## [Page-level text extractions]
● ● ● ● ●
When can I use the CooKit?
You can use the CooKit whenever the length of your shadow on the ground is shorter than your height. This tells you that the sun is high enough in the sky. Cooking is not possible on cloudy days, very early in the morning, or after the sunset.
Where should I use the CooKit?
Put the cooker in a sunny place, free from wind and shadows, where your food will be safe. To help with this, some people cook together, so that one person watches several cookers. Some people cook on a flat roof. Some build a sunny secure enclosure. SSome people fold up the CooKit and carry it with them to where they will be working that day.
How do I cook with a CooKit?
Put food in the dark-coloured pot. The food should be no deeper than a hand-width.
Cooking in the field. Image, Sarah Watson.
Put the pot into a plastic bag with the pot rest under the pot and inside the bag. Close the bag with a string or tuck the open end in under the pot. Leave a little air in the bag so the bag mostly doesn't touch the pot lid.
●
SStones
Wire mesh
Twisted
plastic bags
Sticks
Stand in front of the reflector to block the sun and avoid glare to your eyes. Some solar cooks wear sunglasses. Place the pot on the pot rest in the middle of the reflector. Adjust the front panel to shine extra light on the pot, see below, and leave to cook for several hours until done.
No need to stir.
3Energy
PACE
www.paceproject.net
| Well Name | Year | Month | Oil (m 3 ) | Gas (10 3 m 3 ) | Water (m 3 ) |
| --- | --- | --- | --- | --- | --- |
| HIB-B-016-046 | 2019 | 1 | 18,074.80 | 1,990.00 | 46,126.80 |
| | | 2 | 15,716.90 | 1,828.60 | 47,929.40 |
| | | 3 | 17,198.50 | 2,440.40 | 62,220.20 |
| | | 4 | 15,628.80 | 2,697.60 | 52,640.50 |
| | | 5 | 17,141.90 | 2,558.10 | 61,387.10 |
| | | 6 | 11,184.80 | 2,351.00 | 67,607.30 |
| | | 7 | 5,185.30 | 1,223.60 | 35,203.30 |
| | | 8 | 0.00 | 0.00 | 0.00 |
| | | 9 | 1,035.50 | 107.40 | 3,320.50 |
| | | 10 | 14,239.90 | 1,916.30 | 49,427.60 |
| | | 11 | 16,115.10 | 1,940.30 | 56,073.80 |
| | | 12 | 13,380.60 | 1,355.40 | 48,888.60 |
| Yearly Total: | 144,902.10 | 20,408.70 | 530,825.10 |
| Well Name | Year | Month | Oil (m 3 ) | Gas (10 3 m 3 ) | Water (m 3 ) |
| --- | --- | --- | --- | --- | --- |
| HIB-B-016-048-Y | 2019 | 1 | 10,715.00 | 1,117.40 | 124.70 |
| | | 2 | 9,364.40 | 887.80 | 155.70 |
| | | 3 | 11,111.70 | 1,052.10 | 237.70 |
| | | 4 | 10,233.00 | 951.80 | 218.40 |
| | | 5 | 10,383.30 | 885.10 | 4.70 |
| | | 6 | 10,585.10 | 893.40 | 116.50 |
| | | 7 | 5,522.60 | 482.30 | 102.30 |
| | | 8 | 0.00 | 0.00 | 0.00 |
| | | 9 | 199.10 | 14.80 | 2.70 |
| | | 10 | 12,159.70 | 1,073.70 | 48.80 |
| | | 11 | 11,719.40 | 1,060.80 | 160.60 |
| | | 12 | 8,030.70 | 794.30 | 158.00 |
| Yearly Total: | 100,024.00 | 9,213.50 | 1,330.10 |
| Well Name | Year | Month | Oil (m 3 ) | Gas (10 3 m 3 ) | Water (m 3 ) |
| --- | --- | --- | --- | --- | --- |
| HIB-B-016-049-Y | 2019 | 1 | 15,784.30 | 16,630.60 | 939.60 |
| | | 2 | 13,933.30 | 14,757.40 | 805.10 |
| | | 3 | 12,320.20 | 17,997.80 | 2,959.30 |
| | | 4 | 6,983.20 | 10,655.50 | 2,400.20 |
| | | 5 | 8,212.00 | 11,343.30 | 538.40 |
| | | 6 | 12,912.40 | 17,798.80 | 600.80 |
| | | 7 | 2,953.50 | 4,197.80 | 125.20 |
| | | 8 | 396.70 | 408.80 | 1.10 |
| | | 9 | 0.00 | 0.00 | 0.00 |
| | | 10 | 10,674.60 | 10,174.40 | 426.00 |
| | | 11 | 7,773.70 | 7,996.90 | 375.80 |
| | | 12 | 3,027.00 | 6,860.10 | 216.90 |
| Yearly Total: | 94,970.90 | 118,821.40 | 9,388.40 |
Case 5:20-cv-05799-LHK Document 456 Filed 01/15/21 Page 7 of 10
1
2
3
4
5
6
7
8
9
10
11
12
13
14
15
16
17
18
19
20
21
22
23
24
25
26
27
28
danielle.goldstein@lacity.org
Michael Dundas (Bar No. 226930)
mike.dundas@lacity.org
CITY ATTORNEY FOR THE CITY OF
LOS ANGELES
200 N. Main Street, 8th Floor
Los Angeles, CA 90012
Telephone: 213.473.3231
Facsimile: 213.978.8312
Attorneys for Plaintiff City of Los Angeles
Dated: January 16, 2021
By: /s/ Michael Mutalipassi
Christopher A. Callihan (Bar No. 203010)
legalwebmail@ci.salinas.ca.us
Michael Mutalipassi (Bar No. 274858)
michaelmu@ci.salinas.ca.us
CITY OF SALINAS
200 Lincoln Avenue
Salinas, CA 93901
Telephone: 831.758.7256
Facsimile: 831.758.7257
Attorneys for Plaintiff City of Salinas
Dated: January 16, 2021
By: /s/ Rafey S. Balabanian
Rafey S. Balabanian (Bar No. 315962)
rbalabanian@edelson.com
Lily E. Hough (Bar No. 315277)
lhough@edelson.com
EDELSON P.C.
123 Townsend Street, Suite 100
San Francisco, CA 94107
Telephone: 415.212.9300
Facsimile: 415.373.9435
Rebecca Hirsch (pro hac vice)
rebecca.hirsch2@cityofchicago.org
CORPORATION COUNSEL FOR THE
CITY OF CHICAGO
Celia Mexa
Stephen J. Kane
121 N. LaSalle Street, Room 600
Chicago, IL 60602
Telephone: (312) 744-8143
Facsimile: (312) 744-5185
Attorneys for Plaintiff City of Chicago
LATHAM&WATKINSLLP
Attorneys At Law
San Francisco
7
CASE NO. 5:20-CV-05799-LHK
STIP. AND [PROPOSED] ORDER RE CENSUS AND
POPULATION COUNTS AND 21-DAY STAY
● ● ● ● ●
## [WORK ORDER]
The records above are to be repeated in full, word for word.

## [EXERCISE ANSWER]
When can I use the CooKit?
You can use the CooKit whenever the length of your shadow on the ground is shorter than your height. This tells you that the sun is high enough in the sky. Cooking is not possible on cloudy days, very early in the morning, or after the sunset.
Where should I use the CooKit?
Put the cooker in a sunny place, free from wind and shadows, where your food will be safe. To help with this, some people cook together, so that one person watches several cookers. Some people cook on a flat roof. Some build a sunny secure enclosure. SSome people fold up the CooKit and carry it with them to where they will be working that day.
How do I cook with a CooKit?
Put food in the dark-coloured pot. The food should be no deeper than a hand-width.
Cooking in the field. Image, Sarah Watson.
Put the pot into a plastic bag with the pot rest under the pot and inside the bag. Close the bag with a string or tuck the open end in under the pot. Leave a little air in the bag so the bag mostly doesn't touch the pot lid.
●
SStones
Wire mesh
Twisted
plastic bags
Sticks
Stand in front of the reflector to block the sun and avoid glare to your eyes. Some solar cooks wear sunglasses. Place the pot on the pot rest in the middle of the reflector. Adjust the front panel to shine extra light on the pot, see below, and leave to cook for several hours until done.
No need to stir.
3Energy
PACE
www.paceproject.net
| Well Name | Year | Month | Oil (m 3 ) | Gas (10 3 m 3 ) | Water (m 3 ) |
| --- | --- | --- | --- | --- | --- |
| HIB-B-016-046 | 2019 | 1 | 18,074.80 | 1,990.00 | 46,126.80 |
| | | 2 | 15,716.90 | 1,828.60 | 47,929.40 |
| | | 3 | 17,198.50 | 2,440.40 | 62,220.20 |
| | | 4 | 15,628.80 | 2,697.60 | 52,640.50 |
| | | 5 | 17,141.90 | 2,558.10 | 61,387.10 |
| | | 6 | 11,184.80 | 2,351.00 | 67,607.30 |
| | | 7 | 5,185.30 | 1,223.60 | 35,203.30 |
| | | 8 | 0.00 | 0.00 | 0.00 |
| | | 9 | 1,035.50 | 107.40 | 3,320.50 |
| | | 10 | 14,239.90 | 1,916.30 | 49,427.60 |
| | | 11 | 16,115.10 | 1,940.30 | 56,073.80 |
| | | 12 | 13,380.60 | 1,355.40 | 48,888.60 |
| Yearly Total: | 144,902.10 | 20,408.70 | 530,825.10 |
| Well Name | Year | Month | Oil (m 3 ) | Gas (10 3 m 3 ) | Water (m 3 ) |
| --- | --- | --- | --- | --- | --- |
| HIB-B-016-048-Y | 2019 | 1 | 10,715.00 | 1,117.40 | 124.70 |
| | | 2 | 9,364.40 | 887.80 | 155.70 |
| | | 3 | 11,111.70 | 1,052.10 | 237.70 |
| | | 4 | 10,233.00 | 951.80 | 218.40 |
| | | 5 | 10,383.30 | 885.10 | 4.70 |
| | | 6 | 10,585.10 | 893.40 | 116.50 |
| | | 7 | 5,522.60 | 482.30 | 102.30 |
| | | 8 | 0.00 | 0.00 | 0.00 |
| | | 9 | 199.10 | 14.80 | 2.70 |
| | | 10 | 12,159.70 | 1,073.70 | 48.80 |
| | | 11 | 11,719.40 | 1,060.80 | 160.60 |
| | | 12 | 8,030.70 | 794.30 | 158.00 |
| Yearly Total: | 100,024.00 | 9,213.50 | 1,330.10 |
| Well Name | Year | Month | Oil (m 3 ) | Gas (10 3 m 3 ) | Water (m 3 ) |
| --- | --- | --- | --- | --- | --- |
| HIB-B-016-049-Y | 2019 | 1 | 15,784.30 | 16,630.60 | 939.60 |
| | | 2 | 13,933.30 | 14,757.40 | 805.10 |
| | | 3 | 12,320.20 | 17,997.80 | 2,959.30 |
| | | 4 | 6,983.20 | 10,655.50 | 2,400.20 |
| | | 5 | 8,212.00 | 11,343.30 | 538.40 |
| | | 6 | 12,912.40 | 17,798.80 | 600.80 |
| | | 7 | 2,953.50 | 4,197.80 | 125.20 |
| | | 8 | 396.70 | 408.80 | 1.10 |
| | | 9 | 0.00 | 0.00 | 0.00 |
| | | 10 | 10,674.60 | 10,174.40 | 426.00 |
| | | 11 | 7,773.70 | 7,996.90 | 375.80 |
| | | 12 | 3,027.00 | 6,860.10 | 216.90 |
| Yearly Total: | 94,970.90 | 118,821.40 | 9,388.40 |
Case 5:20-cv-05799-LHK Document 456 Filed 01/15/21 Page 7 of 10
1
2
3
4
5
6
7
8
9
10
11
12
13
14
15
16
17
18
19
20
21
22
23
24
25
26
27
28
danielle.goldstein@lacity.org
Michael Dundas (Bar No. 226930)
mike.dundas@lacity.org
CITY ATTORNEY FOR THE CITY OF
LOS ANGELES
200 N. Main Street, 8th Floor
Los Angeles, CA 90012
Telephone: 213.473.3231
Facsimile: 213.978.8312
Attorneys for Plaintiff City of Los Angeles
Dated: January 16, 2021
By: /s/ Michael Mutalipassi
Christopher A. Callihan (Bar No. 203010)
legalwebmail@ci.salinas.ca.us
Michael Mutalipassi (Bar No. 274858)
michaelmu@ci.salinas.ca.us
CITY OF SALINAS
200 Lincoln Avenue
Salinas, CA 93901
Telephone: 831.758.7256
Facsimile: 831.758.7257
Attorneys for Plaintiff City of Salinas
Dated: January 16, 2021
By: /s/ Rafey S. Balabanian
Rafey S. Balabanian (Bar No. 315962)
rbalabanian@edelson.com
Lily E. Hough (Bar No. 315277)
lhough@edelson.com
EDELSON P.C.
123 Townsend Street, Suite 100
San Francisco, CA 94107
Telephone: 415.212.9300
Facsimile: 415.373.9435
Rebecca Hirsch (pro hac vice)
rebecca.hirsch2@cityofchicago.org
CORPORATION COUNSEL FOR THE
CITY OF CHICAGO
Celia Mexa
Stephen J. Kane
121 N. LaSalle Street, Room 600
Chicago, IL 60602
Telephone: (312) 744-8143
Facsimile: (312) 744-5185
Attorneys for Plaintiff City of Chicago
LATHAM&WATKINSLLP
Attorneys At Law
San Francisco
7
CASE NO. 5:20-CV-05799-LHK
STIP. AND [PROPOSED] ORDER RE CENSUS AND
POPULATION COUNTS AND 21-DAY STAY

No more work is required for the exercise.